*** 出典本文 ***
Level of B-type natriuretic peptide at admission correlates directly with likelihood of in-hospital mortality for patients with heart failure
入院24時間以内に採血した心不全患者のBタイプナトリウム利尿ペプチド(BNP)血中レベルは入院中の死亡リスクと直接相関がある、とJournal of the American College of Cardiology 5月15日号に掲載された。研究者らは、米国急性非代償性心不全(Acute Decompensated Heart Failure :ADHERE)登録に組み込まれた患者77,467人中48,629人のデータを解析した。BNPレベルが430pg/mL未満の場合の死亡率は1.9%、430〜839pg/mlでは2.8%、840〜1,729pg/mLでは3.8%、1,730pg/mL以上では6%であった。この予測能力は、年齢、性別、収縮期血圧、脈拍およびクレアチニンなど他の生物学的指標で補正してもなお認められた。この相関関係はまた左室機能に関係なく認められた。筆者らは、BNPの結果を迅速に得られるという点も治療方針を決定する因子となったに違いない、と述べている。

高用量のスタチン療法は急性冠症候群患者に有益であるが、安定狭心症の患者においてはさらなる実質的な利益は得られない可能性がある [2007-05-15]

Although high-dose statin therapy is beneficial for patients with acute coronary syndrome there may not be added net benefit for patients with stable symptoms
急性冠症候群発症後間もない患者においては高用量のスタチン療法によりさらに効果が得られるが、安定狭心症患者においてはさらなる実質的な利益は得られない可能性がある、とCirculation 5月8日号に掲載された。既存のトライアルの解析において研究者らは、急性冠症候群患者の蓄積データと安定狭心症患者のデータを分別した。複合エンドポイントを個々のエンドポイントに分け、予後をスタチンの用量別に解析した結果、高用量スタチン療法は急性冠症候群患者においては死亡率を低下させたが安定狭心症においては低下させなかった。後者の患者群(安定狭心症)においては脳卒中および再発性心筋梗塞の減少が認められたのみであった。高用量スタチン療法は忍容性がよくないことから筆者らは、安定狭心症患者に対して方針を決定する際には、患者が高用量療法では耐え難い副作用があるのであれば通常量を希望したいのかどうかなど、より個別化した治療法を選択すべきであろうと述べている。

最新のガイドラインに基づき治療された急性冠疾患患者は、ほんの2、3年前に治療された患者よりも予後が良好である[2007-05-08]

Patients with acute coronary events whose care is based on current guidelines have better outcomes than patients treated as recently as a few years ago
最新のガイドラインに基づき治療された急性冠疾患患者は、ほんの2、3年前に治療された患者よりも生存率が高く心不全発症率が低い、とJournal of the American Medical Association 5月3日号に掲載された。Global Registry of Acute Coronary Events (GRACE)は14ヵ国の患者44,372人のデータを収集した。患者は全てST上昇心筋梗塞または急性冠症候群患者であった。冠動脈造影および冠動脈形成術施行とともに心保護薬の使用が増加したため、入院中および退院後6ヵ月以内の死亡率は有意に低下し、また入院後6ヵ月以内の心不全、肺水腫、および卒中のリスクも有意に低下した。筆者らはまた、患者の生活習慣(喫煙、不十分な食生活、過剰体重および肥満、そして定期的な運動の不足)の修正を積極的に援助するよう医師らに呼びかけている。
***
上記の循環器医療ニュース記事のうち、「高用量のスタチン療法は急性冠」から「すべきであろうと述べている。」までを一字一句違えずに書き写してください。
*** 表示情報 ***
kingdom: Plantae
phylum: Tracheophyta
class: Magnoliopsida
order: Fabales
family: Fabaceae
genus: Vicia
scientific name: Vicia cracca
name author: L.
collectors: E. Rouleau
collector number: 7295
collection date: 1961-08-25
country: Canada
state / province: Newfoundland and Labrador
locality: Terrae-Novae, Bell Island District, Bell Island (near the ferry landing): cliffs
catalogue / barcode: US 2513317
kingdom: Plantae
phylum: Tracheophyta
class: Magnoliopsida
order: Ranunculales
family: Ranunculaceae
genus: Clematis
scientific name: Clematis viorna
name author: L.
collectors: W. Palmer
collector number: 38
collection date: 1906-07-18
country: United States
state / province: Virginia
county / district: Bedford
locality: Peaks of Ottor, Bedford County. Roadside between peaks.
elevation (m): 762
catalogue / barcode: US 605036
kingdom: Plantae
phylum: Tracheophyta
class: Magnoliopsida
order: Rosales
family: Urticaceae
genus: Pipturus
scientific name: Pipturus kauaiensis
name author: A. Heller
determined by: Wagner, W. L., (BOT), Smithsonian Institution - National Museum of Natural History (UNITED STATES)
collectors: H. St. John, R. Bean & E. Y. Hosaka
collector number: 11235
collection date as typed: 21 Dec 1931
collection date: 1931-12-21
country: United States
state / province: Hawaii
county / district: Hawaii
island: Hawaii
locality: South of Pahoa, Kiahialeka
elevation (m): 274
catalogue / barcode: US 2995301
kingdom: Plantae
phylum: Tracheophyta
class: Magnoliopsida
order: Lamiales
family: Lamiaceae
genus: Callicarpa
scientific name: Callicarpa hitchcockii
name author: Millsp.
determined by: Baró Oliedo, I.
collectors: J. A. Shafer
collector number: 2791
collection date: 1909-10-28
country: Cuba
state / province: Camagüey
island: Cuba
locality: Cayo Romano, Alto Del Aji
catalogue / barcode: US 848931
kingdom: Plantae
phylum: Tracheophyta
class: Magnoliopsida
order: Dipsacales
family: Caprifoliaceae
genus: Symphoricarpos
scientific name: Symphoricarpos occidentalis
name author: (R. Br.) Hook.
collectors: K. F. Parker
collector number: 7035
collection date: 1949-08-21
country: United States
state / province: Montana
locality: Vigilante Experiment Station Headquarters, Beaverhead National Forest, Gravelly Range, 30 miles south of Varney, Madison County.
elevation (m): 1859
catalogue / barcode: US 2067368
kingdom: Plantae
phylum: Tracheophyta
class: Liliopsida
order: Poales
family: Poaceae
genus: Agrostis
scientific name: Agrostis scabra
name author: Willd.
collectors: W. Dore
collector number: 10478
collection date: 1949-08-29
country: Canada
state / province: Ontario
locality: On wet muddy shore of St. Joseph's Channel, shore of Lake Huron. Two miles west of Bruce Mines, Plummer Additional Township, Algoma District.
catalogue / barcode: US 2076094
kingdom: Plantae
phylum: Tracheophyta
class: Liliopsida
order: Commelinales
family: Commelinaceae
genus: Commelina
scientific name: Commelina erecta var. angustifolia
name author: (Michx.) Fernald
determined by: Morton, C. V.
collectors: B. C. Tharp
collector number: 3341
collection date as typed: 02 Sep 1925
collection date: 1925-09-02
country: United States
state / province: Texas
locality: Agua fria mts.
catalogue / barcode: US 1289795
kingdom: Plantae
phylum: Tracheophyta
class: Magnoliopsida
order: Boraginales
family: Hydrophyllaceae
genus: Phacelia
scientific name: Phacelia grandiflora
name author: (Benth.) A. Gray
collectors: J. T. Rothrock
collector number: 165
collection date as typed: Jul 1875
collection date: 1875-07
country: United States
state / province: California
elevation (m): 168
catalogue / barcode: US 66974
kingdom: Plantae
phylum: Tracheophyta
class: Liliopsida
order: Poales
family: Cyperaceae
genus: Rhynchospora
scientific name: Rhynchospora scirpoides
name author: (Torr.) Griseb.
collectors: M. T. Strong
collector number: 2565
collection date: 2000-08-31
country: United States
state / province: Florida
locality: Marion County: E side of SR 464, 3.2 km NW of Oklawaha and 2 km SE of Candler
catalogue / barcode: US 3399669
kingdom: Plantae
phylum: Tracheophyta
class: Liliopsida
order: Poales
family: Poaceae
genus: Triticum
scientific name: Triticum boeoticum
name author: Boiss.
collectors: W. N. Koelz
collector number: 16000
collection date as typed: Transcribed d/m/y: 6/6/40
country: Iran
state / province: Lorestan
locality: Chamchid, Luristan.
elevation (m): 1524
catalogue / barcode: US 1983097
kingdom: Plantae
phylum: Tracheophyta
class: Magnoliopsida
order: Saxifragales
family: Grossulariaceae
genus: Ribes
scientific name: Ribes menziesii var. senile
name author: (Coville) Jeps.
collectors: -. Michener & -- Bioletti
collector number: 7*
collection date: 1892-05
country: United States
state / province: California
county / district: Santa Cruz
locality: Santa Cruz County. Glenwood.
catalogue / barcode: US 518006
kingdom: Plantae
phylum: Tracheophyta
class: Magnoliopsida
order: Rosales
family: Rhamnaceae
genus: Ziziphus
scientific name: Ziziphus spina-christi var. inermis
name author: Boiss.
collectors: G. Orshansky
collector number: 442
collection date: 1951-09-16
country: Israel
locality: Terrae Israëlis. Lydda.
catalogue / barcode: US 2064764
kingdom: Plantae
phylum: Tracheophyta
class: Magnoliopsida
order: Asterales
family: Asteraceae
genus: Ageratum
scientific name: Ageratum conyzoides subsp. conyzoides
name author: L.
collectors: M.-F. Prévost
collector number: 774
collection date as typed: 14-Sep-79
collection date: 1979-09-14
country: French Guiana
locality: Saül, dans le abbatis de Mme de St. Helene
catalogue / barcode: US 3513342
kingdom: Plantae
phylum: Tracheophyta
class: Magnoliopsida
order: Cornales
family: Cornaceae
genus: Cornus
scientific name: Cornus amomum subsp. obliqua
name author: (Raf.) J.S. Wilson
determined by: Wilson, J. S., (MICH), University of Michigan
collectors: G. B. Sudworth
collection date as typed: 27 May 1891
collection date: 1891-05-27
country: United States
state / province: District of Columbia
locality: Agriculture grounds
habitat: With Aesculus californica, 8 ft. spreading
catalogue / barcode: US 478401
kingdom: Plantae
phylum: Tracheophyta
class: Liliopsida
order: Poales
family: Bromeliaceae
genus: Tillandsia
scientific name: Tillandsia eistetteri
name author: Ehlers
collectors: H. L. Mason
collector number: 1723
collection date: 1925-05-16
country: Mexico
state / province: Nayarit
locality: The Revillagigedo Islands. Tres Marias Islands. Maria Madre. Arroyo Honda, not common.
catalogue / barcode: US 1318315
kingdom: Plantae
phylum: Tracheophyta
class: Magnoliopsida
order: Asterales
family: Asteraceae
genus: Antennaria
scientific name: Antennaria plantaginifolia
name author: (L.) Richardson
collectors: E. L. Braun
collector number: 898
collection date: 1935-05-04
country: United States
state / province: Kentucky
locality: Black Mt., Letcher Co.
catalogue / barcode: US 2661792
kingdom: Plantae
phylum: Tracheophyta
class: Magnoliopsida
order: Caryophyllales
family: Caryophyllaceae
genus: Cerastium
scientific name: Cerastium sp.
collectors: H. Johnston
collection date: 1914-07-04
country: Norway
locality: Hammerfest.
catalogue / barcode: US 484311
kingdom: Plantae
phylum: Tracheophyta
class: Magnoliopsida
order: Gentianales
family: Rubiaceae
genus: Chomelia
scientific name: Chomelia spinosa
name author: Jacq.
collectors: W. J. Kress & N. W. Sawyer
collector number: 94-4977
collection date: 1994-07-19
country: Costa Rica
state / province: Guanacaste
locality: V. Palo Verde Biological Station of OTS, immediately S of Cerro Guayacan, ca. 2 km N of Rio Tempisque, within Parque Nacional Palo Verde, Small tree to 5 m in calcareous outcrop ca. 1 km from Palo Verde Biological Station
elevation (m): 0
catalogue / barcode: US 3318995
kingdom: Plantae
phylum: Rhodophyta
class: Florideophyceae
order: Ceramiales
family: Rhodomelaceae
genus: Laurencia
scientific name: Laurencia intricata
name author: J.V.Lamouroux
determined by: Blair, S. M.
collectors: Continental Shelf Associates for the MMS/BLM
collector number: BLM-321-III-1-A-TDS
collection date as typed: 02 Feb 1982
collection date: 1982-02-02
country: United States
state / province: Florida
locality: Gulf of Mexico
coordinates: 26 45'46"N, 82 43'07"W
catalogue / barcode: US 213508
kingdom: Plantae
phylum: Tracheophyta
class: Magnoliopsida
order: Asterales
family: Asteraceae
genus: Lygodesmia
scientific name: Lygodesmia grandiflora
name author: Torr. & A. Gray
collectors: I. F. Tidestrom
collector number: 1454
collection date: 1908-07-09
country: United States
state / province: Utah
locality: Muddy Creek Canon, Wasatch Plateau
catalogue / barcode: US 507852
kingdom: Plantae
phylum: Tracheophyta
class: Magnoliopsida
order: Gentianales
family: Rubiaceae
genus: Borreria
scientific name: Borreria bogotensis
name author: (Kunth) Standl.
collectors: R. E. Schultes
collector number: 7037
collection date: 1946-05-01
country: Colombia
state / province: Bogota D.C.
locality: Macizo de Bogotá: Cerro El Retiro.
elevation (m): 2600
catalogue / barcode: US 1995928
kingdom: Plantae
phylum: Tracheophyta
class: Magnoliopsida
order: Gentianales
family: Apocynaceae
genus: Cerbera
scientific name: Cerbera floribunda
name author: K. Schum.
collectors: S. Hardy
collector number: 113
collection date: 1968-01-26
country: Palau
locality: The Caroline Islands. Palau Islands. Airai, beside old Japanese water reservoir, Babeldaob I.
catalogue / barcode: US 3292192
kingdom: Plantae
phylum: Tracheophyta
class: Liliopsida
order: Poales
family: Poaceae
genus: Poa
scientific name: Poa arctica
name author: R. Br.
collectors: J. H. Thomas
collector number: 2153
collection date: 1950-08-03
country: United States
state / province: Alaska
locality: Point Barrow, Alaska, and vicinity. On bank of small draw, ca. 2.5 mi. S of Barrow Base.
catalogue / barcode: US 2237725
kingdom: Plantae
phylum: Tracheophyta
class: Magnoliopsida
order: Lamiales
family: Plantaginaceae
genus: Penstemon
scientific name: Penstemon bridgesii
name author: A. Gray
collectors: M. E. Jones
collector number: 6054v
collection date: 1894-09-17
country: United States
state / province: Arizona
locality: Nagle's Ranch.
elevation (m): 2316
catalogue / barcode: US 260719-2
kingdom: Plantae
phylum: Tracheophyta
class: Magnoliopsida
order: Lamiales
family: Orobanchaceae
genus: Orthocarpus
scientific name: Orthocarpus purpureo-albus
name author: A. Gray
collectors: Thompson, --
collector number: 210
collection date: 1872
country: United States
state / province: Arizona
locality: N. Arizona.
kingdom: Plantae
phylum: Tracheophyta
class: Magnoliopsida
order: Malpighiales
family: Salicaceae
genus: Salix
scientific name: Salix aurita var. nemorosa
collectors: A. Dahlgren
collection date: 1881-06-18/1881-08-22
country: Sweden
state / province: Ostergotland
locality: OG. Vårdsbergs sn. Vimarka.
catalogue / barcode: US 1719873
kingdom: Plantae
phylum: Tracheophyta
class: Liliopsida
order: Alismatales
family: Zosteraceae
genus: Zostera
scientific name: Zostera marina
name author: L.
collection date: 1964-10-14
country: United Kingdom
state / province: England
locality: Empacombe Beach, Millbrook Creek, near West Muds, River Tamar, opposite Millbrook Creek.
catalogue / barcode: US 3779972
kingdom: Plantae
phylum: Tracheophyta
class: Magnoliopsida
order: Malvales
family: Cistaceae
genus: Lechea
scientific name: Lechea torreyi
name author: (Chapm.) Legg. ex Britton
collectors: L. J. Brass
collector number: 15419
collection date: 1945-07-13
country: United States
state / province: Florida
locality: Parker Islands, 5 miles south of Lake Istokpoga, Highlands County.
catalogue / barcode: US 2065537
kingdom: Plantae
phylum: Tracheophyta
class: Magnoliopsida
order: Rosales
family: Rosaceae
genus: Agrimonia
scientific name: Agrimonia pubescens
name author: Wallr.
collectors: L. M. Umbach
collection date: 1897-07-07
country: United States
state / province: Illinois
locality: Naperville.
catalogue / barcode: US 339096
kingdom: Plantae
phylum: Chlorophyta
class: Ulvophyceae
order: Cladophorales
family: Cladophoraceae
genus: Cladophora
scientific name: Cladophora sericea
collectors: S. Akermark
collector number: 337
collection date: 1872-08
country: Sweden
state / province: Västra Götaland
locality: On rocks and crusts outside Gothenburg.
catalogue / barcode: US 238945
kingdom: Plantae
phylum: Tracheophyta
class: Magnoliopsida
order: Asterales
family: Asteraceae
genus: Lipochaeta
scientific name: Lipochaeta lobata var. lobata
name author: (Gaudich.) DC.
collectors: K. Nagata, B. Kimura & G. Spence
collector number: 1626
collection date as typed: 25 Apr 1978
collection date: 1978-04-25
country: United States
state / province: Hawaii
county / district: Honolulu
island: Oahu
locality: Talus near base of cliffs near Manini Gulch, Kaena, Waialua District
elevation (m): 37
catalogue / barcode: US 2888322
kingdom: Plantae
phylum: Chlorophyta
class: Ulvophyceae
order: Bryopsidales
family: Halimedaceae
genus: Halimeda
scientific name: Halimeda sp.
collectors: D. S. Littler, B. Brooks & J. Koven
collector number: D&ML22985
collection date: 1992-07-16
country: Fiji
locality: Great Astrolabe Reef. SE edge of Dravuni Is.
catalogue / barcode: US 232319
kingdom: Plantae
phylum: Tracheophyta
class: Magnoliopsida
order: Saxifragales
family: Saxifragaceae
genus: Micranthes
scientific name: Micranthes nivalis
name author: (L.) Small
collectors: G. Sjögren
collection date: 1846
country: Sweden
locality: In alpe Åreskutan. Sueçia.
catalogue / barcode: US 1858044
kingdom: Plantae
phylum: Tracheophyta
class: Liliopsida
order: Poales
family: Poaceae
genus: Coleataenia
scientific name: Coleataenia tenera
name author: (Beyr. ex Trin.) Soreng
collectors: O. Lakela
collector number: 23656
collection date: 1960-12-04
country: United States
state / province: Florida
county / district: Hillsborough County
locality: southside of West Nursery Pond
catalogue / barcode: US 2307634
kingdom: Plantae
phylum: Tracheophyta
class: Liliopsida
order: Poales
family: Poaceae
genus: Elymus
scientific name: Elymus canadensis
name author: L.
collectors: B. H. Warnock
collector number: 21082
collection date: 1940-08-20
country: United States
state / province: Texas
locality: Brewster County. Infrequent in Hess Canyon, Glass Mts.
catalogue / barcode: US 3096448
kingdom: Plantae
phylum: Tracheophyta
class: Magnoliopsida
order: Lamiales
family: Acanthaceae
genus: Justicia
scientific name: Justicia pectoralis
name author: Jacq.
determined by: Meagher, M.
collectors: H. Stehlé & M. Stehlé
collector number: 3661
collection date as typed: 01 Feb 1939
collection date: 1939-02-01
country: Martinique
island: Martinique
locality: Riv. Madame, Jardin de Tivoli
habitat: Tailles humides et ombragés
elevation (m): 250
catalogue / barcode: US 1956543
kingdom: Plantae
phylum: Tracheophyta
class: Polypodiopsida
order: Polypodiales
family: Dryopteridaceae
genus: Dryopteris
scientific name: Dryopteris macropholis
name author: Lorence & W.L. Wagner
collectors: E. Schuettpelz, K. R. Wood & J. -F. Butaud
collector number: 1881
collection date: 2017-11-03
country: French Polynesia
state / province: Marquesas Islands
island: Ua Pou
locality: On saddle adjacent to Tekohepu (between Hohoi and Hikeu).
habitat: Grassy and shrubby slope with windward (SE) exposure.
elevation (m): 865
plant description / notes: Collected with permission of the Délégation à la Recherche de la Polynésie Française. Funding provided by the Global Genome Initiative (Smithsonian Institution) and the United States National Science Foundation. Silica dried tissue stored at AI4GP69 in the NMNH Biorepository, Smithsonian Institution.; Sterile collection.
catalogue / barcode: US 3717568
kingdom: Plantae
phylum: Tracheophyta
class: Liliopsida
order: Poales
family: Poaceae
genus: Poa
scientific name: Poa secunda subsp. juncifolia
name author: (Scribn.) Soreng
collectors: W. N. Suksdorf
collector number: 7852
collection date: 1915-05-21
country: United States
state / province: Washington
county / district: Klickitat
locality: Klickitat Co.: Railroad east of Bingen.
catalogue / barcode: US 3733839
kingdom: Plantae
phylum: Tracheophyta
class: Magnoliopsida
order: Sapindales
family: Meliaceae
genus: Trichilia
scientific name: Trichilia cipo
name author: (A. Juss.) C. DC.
***
• 課題への回答
高用量のスタチン療法は急性冠症候群患者に有益であるが、安定狭心症の患者においてはさらなる実質的な利益は得られない可能性がある [2007-05-15]

Although high-dose statin therapy is beneficial for patients with acute coronary syndrome there may not be added net benefit for patients with stable symptoms
急性冠症候群発症後間もない患者においては高用量のスタチン療法によりさらに効果が得られるが、安定狭心症患者においてはさらなる実質的な利益は得られない可能性がある、とCirculation 5月8日号に掲載された。既存のトライアルの解析において研究者らは、急性冠症候群患者の蓄積データと安定狭心症患者のデータを分別した。複合エンドポイントを個々のエンドポイントに分け、予後をスタチンの用量別に解析した結果、高用量スタチン療法は急性冠症候群患者においては死亡率を低下させたが安定狭心症においては低下させなかった。後者の患者群(安定狭心症)においては脳卒中および再発性心筋梗塞の減少が認められたのみであった。高用量スタチン療法は忍容性がよくないことから筆者らは、安定狭心症患者に対して方針を決定する際には、患者が高用量療法では耐え難い副作用があるのであれば通常量を希望したいのかどうかなど、より個別化した治療法を選択すべきであろうと述べている。